La gente ha un problema, se deve mettere in discussione il proprio sistema di valori a causa di un libro, di una storia scritta da qualcuno o da una canzone degli Slayer”. La domanda riguardava il conflitto tra la professata fede cattolica e i testi – alle soglie del blasfemo – delle canzoni incise dal gruppo. A rispondere, Tom Araya, voce e basso degli Slayer, capostipiti dello speed/death metal. Risposta la cui parte iniziale suona più o meno così: “Kerry (King, chitarrista della band) ha scritto della roba davvero ‘fuori’. Ma io non sono del genere: fa schifo perché è contraria a quello in cui credo. Io preferisco dire: questa è roba davvero buona, faremo uscire la gente di testa”.
Gergo e limiti di questa attitudine a parte, le cose da sapere sul doppio ritorno degli Slayer (nuovo full-lenght in studio e formazione originale) sono solo due: la roba è davvero fuori ed è davvero buona.
Araya, King, il secondo chitarrista Jeff Hanneman e il batterista Dave Lombardo, californiani di Huntington Beach, uniscono le forze nel 1982 come cover-band di Judas Priest e Iron Maiden. Notati da Brian Slagel della Metal Blade Record incidono una traccia sulla terza antologia della serie Metal Massacre per arrivare al debutto in vinile: “Show No Mercy” (’83) è ancora un frutto acerbo, ma la pianta cresce bene, nutrita dalla linfa della grande padronanza tecnica dei quattro. Dopo la pubblicazione dei due ep “Haunting The Chapel” e “Live Undead” (’84), il secondo album “Hell Awaits” (’85) esalta l’ossessione della band per il tema della dannazione e della tortura, due dei loro preferiti accanto all’avversione per ogni fede religiosa e per ogni genere di guerra. “Hell Awaits” diventa un piccolo cult, attirando l’interesse del produttore Rick Rubin (Def Jam) sotto la cui direzione gli Slayer incidono “Reign In Blood”. Perfetta fusione di speed, metal e hardcore. Accompagnato da liriche violente sino al disturbo, l’album diviene punto di riferimento per la scena e le band a venire. I successivi “South Of Heaven” (’88) e “Seasons In The Abyss” (’90) si mantengono su buoni livelli, anche se non posseggono la ferocia e il perfetto equilibrio del precedente. La band cerca di raggiungere uno stile più maturo, non imprigionato nel cliché della velocità. Una certa stanchezza si fa sentire ed emergono i primi dissapori: Dave Lombardo lascia, primo di una serie di in-and-out pesanti in punto stile e compattezza (durante uno di questi periodi, Lombardo darà vita agli apprezzabili Grip, Inc. di “Solidify”, insieme a Waldemar Sorychta, produttore dei Samael); “Divine Intervention” (’94) difende lo standard ma “Undisputed Attitude” (’96), composto da cover punk e hardcore, e “Diabolus In Musica” (’98) sono deboli. “God Hates Us All” (’01) è l’inizio della risalita che culmina con il nuovo lavoro “Christ Illusion” (08/2006).
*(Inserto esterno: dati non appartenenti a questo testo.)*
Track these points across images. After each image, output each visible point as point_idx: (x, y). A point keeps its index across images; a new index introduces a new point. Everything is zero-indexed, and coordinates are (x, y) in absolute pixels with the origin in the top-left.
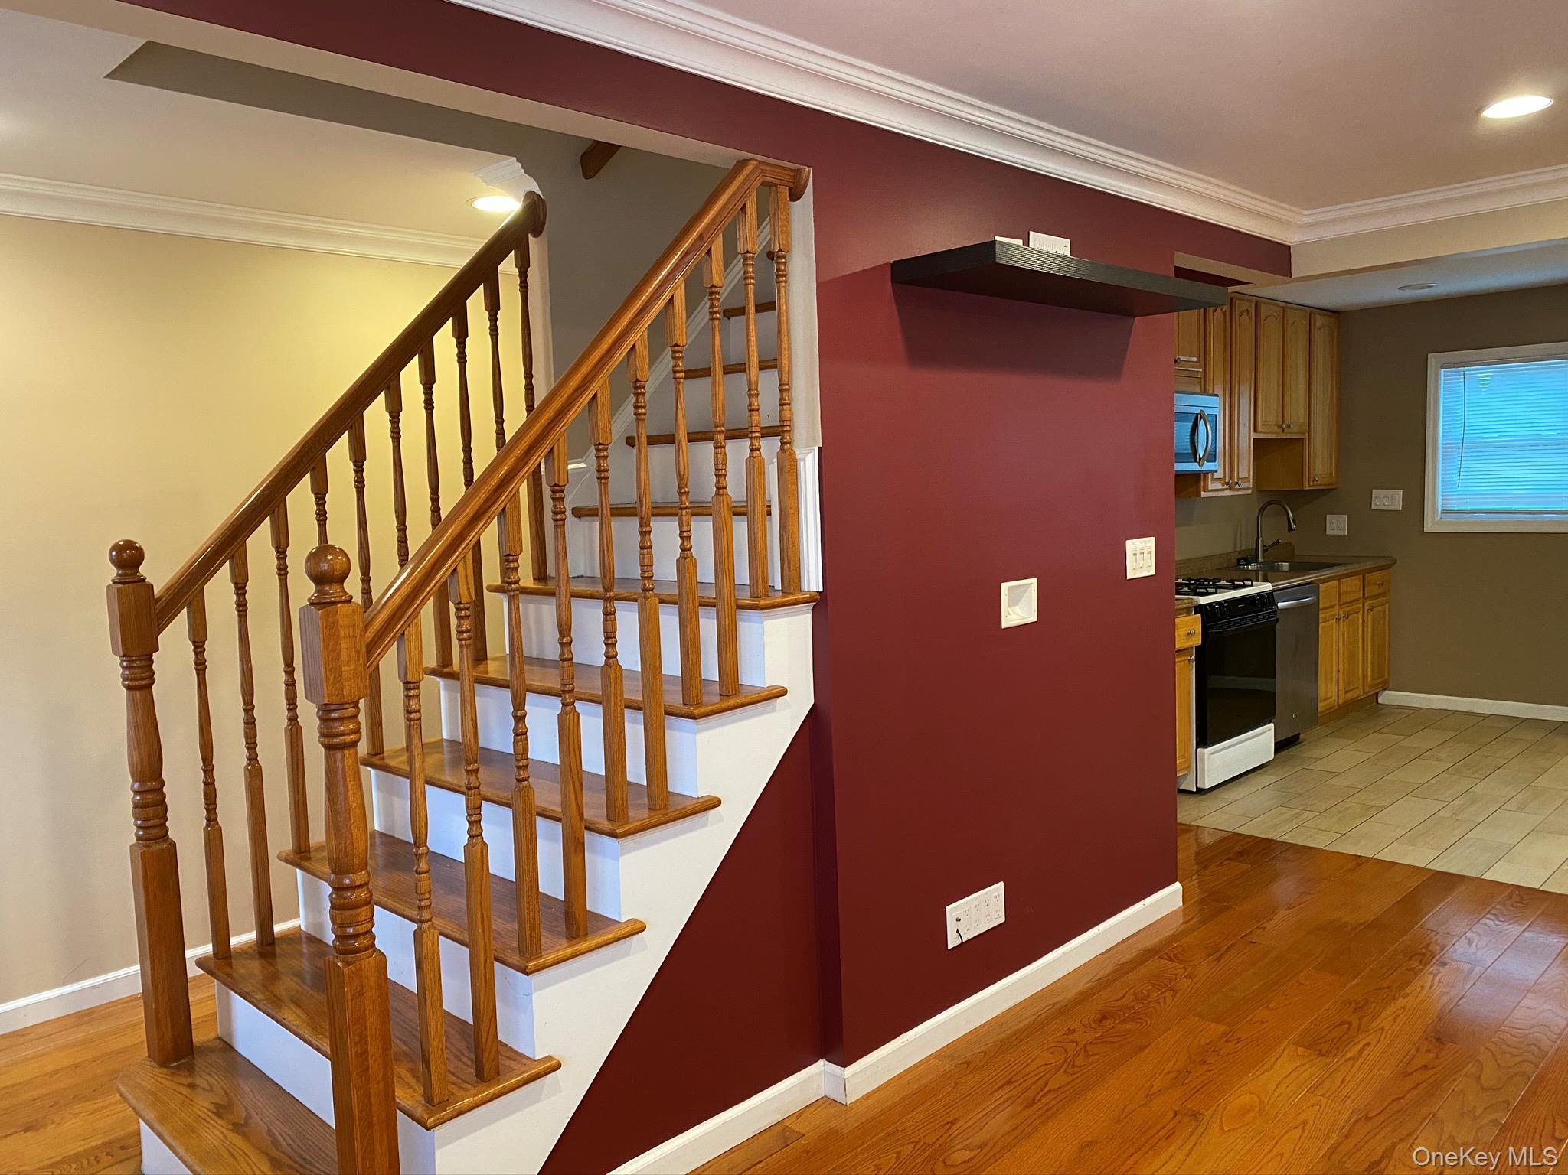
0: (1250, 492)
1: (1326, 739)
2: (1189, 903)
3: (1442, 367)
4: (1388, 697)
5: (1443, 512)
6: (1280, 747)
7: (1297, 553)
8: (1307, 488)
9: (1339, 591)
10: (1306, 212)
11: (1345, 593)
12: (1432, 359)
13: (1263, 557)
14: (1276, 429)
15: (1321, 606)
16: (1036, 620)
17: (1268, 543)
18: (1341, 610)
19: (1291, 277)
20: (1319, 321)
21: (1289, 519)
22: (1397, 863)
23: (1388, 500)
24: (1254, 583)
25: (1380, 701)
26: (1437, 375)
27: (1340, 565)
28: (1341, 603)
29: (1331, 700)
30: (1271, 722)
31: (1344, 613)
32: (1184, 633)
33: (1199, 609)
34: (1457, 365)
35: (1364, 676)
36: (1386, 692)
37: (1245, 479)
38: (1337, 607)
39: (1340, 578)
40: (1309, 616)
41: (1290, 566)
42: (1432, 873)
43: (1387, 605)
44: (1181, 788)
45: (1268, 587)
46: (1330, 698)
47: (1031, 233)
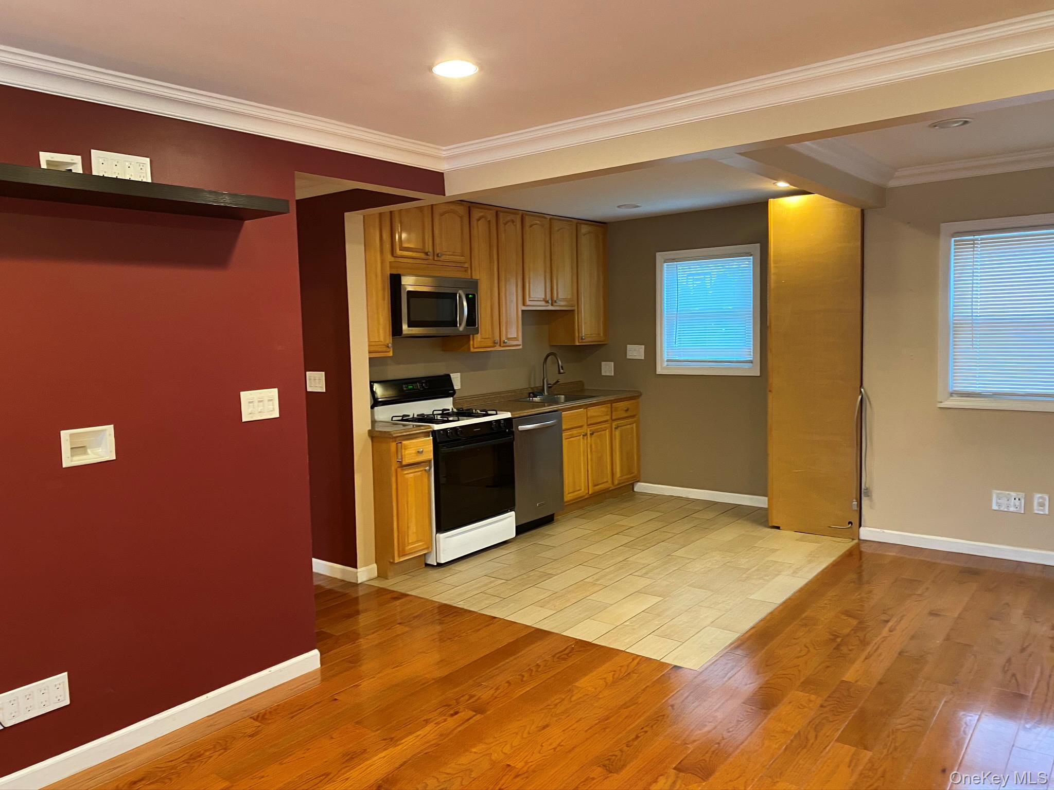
0: (521, 347)
1: (575, 519)
2: (323, 667)
3: (665, 262)
4: (640, 487)
5: (668, 361)
6: (521, 529)
7: (586, 387)
8: (577, 344)
9: (587, 415)
10: (444, 148)
11: (591, 417)
12: (659, 256)
13: (548, 392)
14: (543, 303)
15: (564, 427)
16: (115, 458)
17: (552, 382)
18: (589, 430)
19: (445, 195)
20: (584, 229)
21: (559, 365)
22: (515, 623)
23: (636, 352)
24: (498, 412)
25: (635, 490)
26: (662, 266)
27: (594, 397)
28: (589, 423)
29: (581, 491)
30: (511, 510)
31: (590, 431)
32: (414, 451)
33: (434, 433)
34: (673, 260)
35: (613, 474)
36: (639, 483)
37: (515, 339)
38: (585, 427)
39: (586, 406)
40: (554, 435)
41: (565, 397)
42: (533, 629)
43: (635, 424)
44: (428, 562)
45: (508, 415)
46: (579, 490)
47: (92, 151)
Gli Slayer ritrovano la giusta misura in un incredibile (e incredibilmente fresco) incrocio di speed, hardcore, cadenze doom e rimandi al metal anni ’90 o ai primi Black Sabbath.
Le splendide “Catatonic” e “Eye Of The Insane” si elevano sopra la furiosa mischia delle altre tracce, tutte (a eccezione di “Catalyst” e “Supremist”, più esercizi di stile che altro) inesorabili, veloci e strutturate. L’affiatamento della band è ad alto livello. Ognuno offre il meglio senza sovrastare gli altri, così contribuendo a un sound aggressivo e potente dove è comunque possibile ascoltare ogni singolo strumento. Non meno aggressivi i testi, feroce atto d’accusa contro ogni indottrinamento e qualsivoglia “guerra santa”: nessuno – cattolico o islamico, orientale o occidentale – è qui al sicuro da un assalto di acidi gastrici degno del primissimo punk e, come quello, esposto alla strumentalizzazione e all’equivoco.